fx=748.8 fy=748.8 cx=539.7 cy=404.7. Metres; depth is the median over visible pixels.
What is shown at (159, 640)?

---

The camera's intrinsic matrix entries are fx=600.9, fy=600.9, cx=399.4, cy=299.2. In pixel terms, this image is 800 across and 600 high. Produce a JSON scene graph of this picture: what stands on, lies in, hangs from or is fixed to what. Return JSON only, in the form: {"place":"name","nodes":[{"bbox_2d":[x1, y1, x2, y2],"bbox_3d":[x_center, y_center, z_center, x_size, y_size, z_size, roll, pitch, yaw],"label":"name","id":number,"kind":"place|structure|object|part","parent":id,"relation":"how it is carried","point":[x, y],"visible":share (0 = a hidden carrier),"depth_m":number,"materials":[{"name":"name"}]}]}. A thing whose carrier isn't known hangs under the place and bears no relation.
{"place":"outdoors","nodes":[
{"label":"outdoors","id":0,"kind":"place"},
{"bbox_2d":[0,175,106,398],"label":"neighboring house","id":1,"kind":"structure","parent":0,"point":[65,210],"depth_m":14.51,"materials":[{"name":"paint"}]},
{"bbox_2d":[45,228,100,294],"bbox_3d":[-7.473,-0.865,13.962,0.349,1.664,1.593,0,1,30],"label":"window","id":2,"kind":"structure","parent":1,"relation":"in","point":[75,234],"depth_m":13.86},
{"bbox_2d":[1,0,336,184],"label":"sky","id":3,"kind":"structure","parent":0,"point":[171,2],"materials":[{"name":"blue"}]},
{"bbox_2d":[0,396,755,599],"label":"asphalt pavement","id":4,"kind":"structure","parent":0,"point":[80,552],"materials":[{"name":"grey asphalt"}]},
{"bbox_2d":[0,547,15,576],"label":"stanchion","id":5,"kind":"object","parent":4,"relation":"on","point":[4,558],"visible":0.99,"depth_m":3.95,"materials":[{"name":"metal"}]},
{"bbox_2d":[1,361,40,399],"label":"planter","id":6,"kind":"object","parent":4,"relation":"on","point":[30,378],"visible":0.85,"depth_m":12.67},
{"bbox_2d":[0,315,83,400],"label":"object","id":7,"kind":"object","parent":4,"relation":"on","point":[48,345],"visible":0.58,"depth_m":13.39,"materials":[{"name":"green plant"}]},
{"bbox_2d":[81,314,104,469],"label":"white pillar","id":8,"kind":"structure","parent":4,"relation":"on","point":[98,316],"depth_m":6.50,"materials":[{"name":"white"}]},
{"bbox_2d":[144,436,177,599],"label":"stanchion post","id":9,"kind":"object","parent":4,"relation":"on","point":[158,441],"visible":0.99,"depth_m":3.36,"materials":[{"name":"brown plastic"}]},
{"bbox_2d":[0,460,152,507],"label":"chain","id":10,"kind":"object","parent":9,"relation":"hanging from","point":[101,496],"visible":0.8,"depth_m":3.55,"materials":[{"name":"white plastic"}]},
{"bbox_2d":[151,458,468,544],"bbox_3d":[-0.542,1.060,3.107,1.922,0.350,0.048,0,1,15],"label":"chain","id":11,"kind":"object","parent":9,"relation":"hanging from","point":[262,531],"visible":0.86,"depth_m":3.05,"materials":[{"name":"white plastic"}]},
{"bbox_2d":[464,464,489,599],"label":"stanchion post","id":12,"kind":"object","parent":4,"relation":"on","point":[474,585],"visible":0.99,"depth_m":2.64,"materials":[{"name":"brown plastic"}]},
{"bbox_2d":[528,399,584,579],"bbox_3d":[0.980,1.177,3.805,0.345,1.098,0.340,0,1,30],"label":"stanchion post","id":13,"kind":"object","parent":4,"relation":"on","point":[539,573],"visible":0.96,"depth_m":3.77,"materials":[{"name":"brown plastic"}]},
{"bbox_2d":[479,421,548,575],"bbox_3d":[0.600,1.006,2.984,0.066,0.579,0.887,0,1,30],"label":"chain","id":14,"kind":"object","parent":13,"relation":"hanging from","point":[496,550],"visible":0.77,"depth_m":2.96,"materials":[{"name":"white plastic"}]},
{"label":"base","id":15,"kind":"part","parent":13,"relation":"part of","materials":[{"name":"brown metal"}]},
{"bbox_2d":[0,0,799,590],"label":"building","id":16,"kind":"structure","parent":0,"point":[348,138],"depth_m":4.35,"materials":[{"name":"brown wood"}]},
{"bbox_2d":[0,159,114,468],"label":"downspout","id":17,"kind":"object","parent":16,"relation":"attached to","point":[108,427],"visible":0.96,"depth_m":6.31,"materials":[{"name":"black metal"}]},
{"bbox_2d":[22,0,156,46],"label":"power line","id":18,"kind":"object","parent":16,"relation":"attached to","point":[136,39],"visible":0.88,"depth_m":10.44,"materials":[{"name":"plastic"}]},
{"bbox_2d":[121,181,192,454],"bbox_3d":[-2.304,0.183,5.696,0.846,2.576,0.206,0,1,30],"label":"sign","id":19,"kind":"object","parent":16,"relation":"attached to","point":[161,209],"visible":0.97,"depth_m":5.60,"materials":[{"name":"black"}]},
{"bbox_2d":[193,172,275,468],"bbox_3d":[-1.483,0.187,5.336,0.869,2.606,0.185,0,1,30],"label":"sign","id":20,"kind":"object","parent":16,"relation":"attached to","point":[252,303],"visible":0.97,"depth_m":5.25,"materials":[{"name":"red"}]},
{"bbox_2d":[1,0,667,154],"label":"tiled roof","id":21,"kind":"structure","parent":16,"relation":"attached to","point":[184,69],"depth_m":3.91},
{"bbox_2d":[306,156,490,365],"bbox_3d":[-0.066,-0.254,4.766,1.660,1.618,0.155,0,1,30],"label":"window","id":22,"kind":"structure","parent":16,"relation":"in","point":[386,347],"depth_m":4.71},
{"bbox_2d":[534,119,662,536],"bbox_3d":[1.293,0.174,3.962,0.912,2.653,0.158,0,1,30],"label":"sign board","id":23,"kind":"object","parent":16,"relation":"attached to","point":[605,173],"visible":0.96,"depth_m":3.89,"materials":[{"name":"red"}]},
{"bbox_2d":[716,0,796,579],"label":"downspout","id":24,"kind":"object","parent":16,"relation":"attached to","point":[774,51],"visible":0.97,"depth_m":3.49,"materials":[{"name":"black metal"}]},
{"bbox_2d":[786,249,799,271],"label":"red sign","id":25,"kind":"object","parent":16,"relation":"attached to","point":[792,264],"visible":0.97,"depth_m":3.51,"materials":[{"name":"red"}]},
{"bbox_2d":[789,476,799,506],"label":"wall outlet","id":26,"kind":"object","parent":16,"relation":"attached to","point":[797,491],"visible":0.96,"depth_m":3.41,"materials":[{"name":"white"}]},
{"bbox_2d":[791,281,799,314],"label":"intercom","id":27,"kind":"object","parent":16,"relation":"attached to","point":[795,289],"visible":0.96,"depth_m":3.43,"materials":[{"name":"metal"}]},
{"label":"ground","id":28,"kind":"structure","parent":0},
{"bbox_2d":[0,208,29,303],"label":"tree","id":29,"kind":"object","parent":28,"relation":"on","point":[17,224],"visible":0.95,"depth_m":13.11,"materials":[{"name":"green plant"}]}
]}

---

# What you are asked to do
Print the lines above from the one with "fx=748.8 fy=748.8 cx=539.7" through the one with "What is shown at (159, 640)?", both included, exactly as written and nothing more.

# Reply to the exercise
fx=748.8 fy=748.8 cx=539.7 cy=404.7. Metres; depth is the median over visible pixels.
What is shown at (159, 640)?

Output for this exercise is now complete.